Chlorine as an oxidizing agent
Another important chemical property of chlorine is that it can act as a powerful oxidizing agent. It should be remembered that a proper definition of oxidation is not necessarily concerned with oxygen but with the loss of electrons from the atom. For example, when chlorine is passed into stannous chloride solution the stannous ions are oxidized to become stannic ions:
SnCl2 + Cl2 → SnCl4 or
Sn2+ + Cl2 → Sn4+ + 2Cl-.
Once again, this is an example of chlorine atoms, short of a single electron to make up the 'magic number' of eight in the outer shell, 'stealing' a single electron from another atom.
Compounds of chlorine
Chlorine, in combination with other elements, gives rise to a series of compounds called chlorides. The gas hydrogen chloride (HCI) dissolves in water to form hydrochloric acid, a most important chemical reagent. The family of metallic chlorides is formed by the action of hydrochloric acid on the metals themselves. For example, when the acid acts on metallic zinc, zinc chloride is formed:
Zn + 2HCl → H2 + ZnCl2
Chlorides are also formed by the action of hydrochloric acid on metallic oxides. Then, water is liberated instead of hydrogen.
Chlorides, the commonest chlorine compounds, are typical halides except for carbon tetrachloride (see carbon), which is inert. Most chlorides are soluble in water, except mercury (I) (mercurous) and silver chlorides.

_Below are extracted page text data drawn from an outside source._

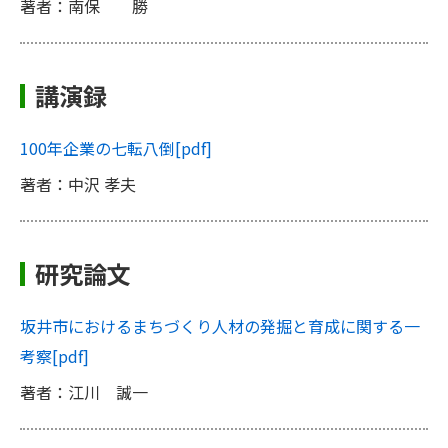
著者：南保 勝
講演録
100年企業の七転八倒
[pdf]
著者：中沢 孝夫
研究論文
坂井市におけるまちづくり人材の発掘と育成に関する一
考察
[pdf]
著者：江川 誠一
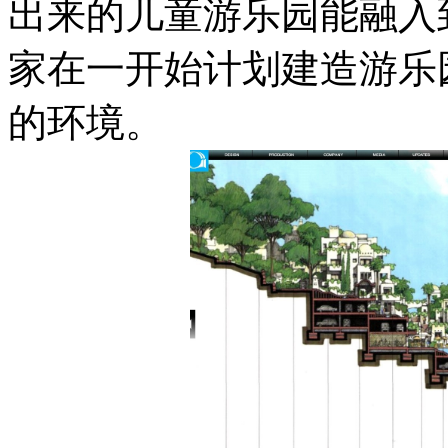
出来的儿童游乐园能融入
家在一开始计划建造游乐
的环境。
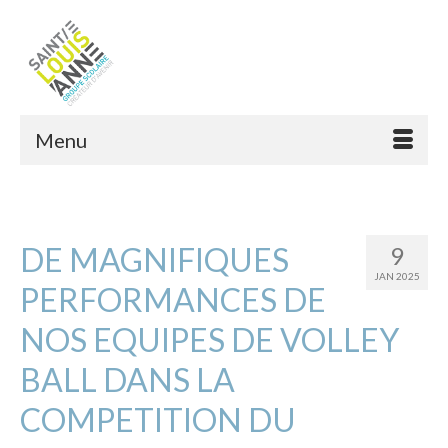
Menu
DE MAGNIFIQUES
9
JAN 2025
PERFORMANCES DE
NOS EQUIPES DE VOLLEY
BALL DANS LA
COMPETITION DU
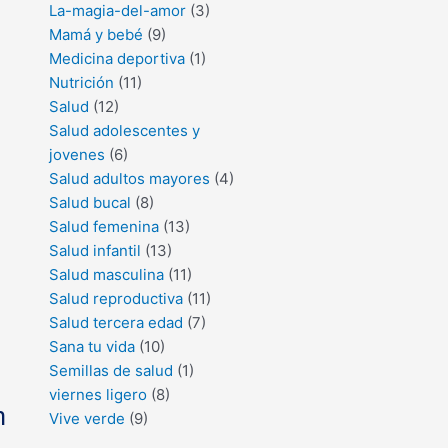
La-magia-del-amor
(3)
Mamá y bebé
(9)
Medicina deportiva
(1)
Nutrición
(11)
Salud
(12)
Salud adolescentes y
jovenes
(6)
Salud adultos mayores
(4)
Salud bucal
(8)
Salud femenina
(13)
Salud infantil
(13)
Salud masculina
(11)
Salud reproductiva
(11)
Salud tercera edad
(7)
Sana tu vida
(10)
Semillas de salud
(1)
viernes ligero
(8)
n
Vive verde
(9)
,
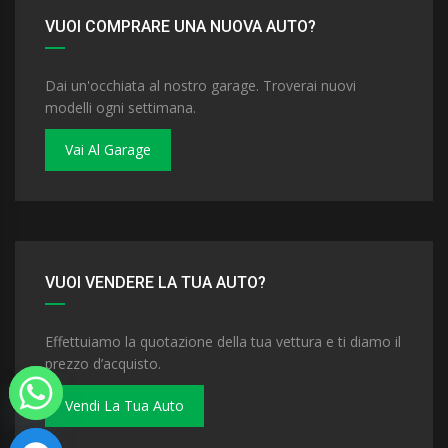
VUOI COMPRARE UNA NUOVA AUTO?
Dai un'occhiata al nostro garage. Troverai nuovi
modelli ogni settimana.
Vai Al Garage
VUOI VENDERE LA TUA AUTO?
Effettuiamo la quotazione della tua vettura e ti diamo il
prezzo d’acquisto.
Vendi La Tua Auto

Oxides and oxyanions of chlorine
Other chlorine compounds include a series of oxides, unstable and highly oxidizing: dichloric monoxide Cl2O, chlorine dioxide ClO2, chlorine trioxide ClO3, and dichloric heptoxide Cl2O7. There is also a series of oxyanions – hypochlorites, chlorites, chlorates (salts of chloric acid, containing the ClO3- ion), and perchlorates – and corresponding oxy-acids: hypochlorous acid (HOCl), chlorous acid (HClO2), chloric acid (HClO3), and perchloric acid (HClO4), all of which are powerful oxidizing agents. Calcium hypochlorite (see bleaching powder and sodium chlorite are used as bleaches; chlorates are used as weedkillers and to make matches and fireworks; perchlorates are used as explosives and rocket fuels.
Chlorine and the other halogens
Chlorine is the second member of the seventh group of the periodic table – the halogens. All members of this group have seven electrons in the outer shell and they have many properties in common. In fact, the halogen family serves as an excellent demonstration of the way the periodic classification works. All of the members – fluorine, chlorine, bromine, and iodine are oxidizing agents and take part in substitution and addition reactions. As the members of the family become heavier and heavier, however, the reactivity is not so great. Fluorine is thus a stronger oxidizing agent then chlorine, for example, and chlorine a stronger oxidizing agent than bromine.
The physical properties are likewise similar, with the boiling and melting points increasing with an increase of the atomic weight.